Mutual exclusion is one of the most studied topics in distributed systems. It reveals many important issues in distributed algorithms such as safety and liveness properties. We will study three classes of algorithms—timestamp-based algorithms, token-based algorithms and quorum-based algorithms. The timestamp-based algorithms resolve conflict in use of resources based on timestamps assigned to requests of resources. The token-based algorithms use auxiliary resources such as tokens to resolve the conflicts. The quorum-based algorithms use a subset of processes to get permission for accessing the shared resource. All algorithms in this chapter assume that there are no faults in the distributed system, that is, that processors and communication links are reliable.

8.2 Specification of the Mutual Exclusion Problem

Let a system consist of a fixed number of processes and a shared resource called the critical section. An example of a critical section is the operation performed on the replicated table introduced earlier. The algorithm to coordinate access to the critical section must satisfy the following properties:

Safety: Two processes should not have permission to use the critical section simultaneously.

Liveness: Every request for the critical section is eventually granted.

Fairness: Different requests must be granted in the order they are made.

We can abstract this problem as implementation of a lock in a distributed environment. The interface Lock is as follows:

public interface Lock extends MsgHandler {
        public void requestCS (); //may block
        public void releaseCS ();
}

Any lock implementation in a distributed environment will also have to handle messages that are used by the algorithm for locking. For this we use the interface MsgHandler shown below.

import java. io . *;
public interface MsgHandler {
        public void handleMsg (Msg m, int srcId, String tag);
        public Msg receiveMsg (int fromId) throws IOException ;
}

Any implementation of the lock can be exercised by the program shown in Figure 8.1. Line 8 creates a Linker that links all the processes in the system. After instantiating a lock implementation at lines 10-17, we start separate threads to listen for messages from all the other processes at lines 18-20. The class ListenerThread is shown in Figure 8.2. A ListenerThread is passed a MsgHandler on its construction. It makes a blocking receiveMsg call at line 12, and on receiving a message gives it to the MsgHandler at line 13.

Most of our distributed programs in this book will extend the class Process shown in Figure 8.3. This will allow processes to have access to its identifier myId, the total number of processes N, and simple send and receive routines. The method handleMsg is empty, and any class that extends Process is expected to override this method.

● ● ● ●

*Problems and tasks*:
A) Write out the stretch of the mutual exclusion passage from "Let a system" through "they are made.".
B) Answer these questions using the mutual exclusion passage:
(i) What three classes of algorithms does it say will be studied?
(ii) Which property requires that every request for the critical section is eventually granted?
(iii) At which line does a ListenerThread make its blocking receiveMsg call?
The lines after the mutual exclusion passage are not needed for any of this work.

*Data section*:
● ● ● ●

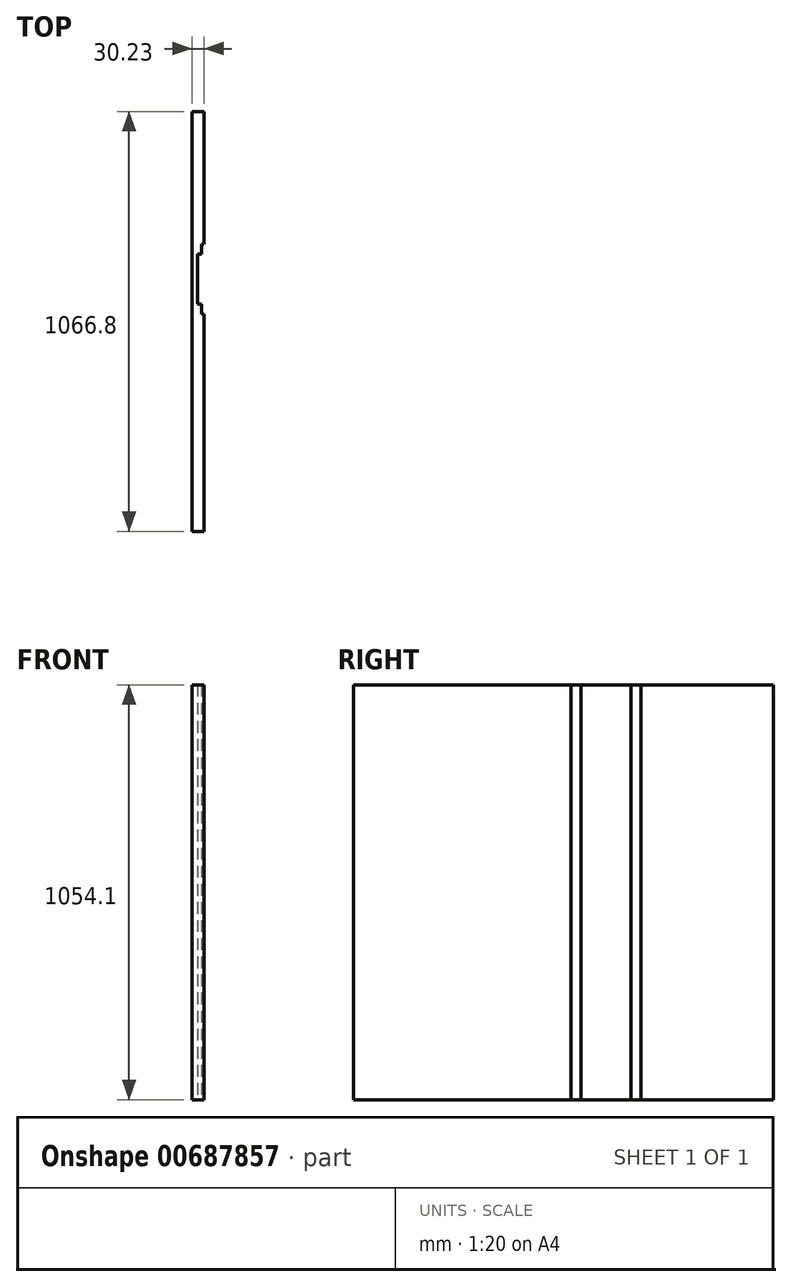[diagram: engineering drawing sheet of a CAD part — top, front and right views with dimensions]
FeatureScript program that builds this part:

● ● ● ●

*Responses to the exercise*:
A)
Let a system consist of a fixed number of processes and a shared resource called the critical section. An example of a critical section is the operation performed on the replicated table introduced earlier. The algorithm to coordinate access to the critical section must satisfy the following properties:

Safety: Two processes should not have permission to use the critical section simultaneously.

Liveness: Every request for the critical section is eventually granted.

Fairness: Different requests must be granted in the order they are made.

B)
(i) Timestamp-based algorithms, token-based algorithms and quorum-based algorithms
(ii) Liveness
(iii) Line 12